An answer to that had already been given. Wasserman's desperate attempt to save the hospital had led to his involvement with some very bad people, and he had done every-thing possible to reach Sarah again and pull her out of wherever she had retreated to in her mind.

But that wasn't all of it. Jess still couldn't rationalize Wasserman taking such a huge gamble. He had to know the chances were good that she would find out what he was doing and expose him. There was something else happening here, but she couldn't put her finger on it.

She thought of Annie and the abuses suffered at her father's hands, the years of silence and the birth of an unwanted child. A genetic mutation. Annie carried it, and her father did too; mixing those genes again had produced something far beyond the capabilities of either of them.

Was that it? A twisting of genes, a double helix bent in upon itself, triggering the awakening of something long dormant and nearly forgotten?
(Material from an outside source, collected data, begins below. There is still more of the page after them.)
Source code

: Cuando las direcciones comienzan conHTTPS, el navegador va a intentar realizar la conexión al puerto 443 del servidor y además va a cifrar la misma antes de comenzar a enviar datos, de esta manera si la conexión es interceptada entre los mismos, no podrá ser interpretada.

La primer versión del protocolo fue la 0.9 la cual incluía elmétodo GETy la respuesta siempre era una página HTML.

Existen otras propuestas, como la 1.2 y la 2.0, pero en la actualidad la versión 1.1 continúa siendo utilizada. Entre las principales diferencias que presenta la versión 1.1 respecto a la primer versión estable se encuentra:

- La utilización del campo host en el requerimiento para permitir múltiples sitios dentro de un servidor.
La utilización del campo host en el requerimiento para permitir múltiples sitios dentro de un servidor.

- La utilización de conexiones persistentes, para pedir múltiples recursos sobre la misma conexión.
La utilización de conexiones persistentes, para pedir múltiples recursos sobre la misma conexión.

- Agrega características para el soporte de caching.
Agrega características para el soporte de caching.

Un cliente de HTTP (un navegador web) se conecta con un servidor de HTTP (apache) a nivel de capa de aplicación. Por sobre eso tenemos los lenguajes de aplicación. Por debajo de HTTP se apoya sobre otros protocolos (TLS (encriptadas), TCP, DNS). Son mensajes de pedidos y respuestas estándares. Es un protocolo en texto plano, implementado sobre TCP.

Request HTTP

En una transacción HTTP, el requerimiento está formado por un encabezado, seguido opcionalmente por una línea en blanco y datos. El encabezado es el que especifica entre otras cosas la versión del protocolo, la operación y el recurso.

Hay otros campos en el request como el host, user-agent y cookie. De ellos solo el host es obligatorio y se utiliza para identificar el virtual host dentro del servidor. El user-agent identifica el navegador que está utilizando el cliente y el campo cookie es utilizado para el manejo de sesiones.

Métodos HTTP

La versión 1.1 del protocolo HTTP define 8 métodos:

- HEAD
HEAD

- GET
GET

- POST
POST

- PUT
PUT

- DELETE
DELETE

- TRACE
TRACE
Perhaps. But thinking of it in that way reduced Sarah to a lab experiment. She was more than that, much more.

I could petition for a hearing through Child and Welfare. I could call the police. But by the time anything was done, if anyone listened to her at all, she had a feeling Sarah would be gone. One way or another.

As she crossed the bridge and pulled into traffic on Cambridge Street, she glanced in the rearview. A dark blue Crown Victoria ran like a sleek, smooth shark three cars back. She had seen the same car ten minutes earlier. She watched as it turned into traffic and merged into her lane. Two men in the front seat, looked like maybe one more in back. Difficult to tell.
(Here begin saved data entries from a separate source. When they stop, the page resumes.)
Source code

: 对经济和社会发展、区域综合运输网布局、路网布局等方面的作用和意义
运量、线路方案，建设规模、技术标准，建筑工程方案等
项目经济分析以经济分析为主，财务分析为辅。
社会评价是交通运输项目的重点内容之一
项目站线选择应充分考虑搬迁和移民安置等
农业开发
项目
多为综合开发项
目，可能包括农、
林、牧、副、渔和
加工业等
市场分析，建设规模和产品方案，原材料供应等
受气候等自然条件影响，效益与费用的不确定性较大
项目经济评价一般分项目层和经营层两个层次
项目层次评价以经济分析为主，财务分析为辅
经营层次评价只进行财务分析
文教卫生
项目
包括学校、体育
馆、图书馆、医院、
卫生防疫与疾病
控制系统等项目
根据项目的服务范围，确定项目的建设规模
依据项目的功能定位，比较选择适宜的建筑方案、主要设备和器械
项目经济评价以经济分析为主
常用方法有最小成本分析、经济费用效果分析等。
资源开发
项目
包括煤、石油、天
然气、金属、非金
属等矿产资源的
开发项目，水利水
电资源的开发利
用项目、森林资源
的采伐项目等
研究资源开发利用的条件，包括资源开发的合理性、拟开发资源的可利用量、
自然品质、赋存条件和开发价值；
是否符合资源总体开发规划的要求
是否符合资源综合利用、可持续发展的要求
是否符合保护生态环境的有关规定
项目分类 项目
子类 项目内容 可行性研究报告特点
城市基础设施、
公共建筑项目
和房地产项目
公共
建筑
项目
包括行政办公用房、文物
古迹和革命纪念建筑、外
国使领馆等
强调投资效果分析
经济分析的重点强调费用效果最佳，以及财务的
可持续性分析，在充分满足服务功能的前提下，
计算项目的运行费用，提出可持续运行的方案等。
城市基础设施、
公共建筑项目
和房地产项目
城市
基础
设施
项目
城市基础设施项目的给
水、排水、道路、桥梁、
She turned left onto Harvard Avenue as the light blinked to yellow. The Crown Victoria swung across the intersection and through the red, causing others to slam their brakes, honk, and gesture out their windows. Boston drivers. She was worried now, but not much. Yet.

She debated whether to swing into the liquor store lot and see if the Crown followed, but decided to keep going. Traffic was always heavy here, with cars parked along both sides of the street and little stores lining the sidewalks. Thrift shops and unfinished wooden furniture stores attracted the college crowd. People darted and bobbed and weaved in and out of doorways. Nobody was paying any attention to the cars in the street.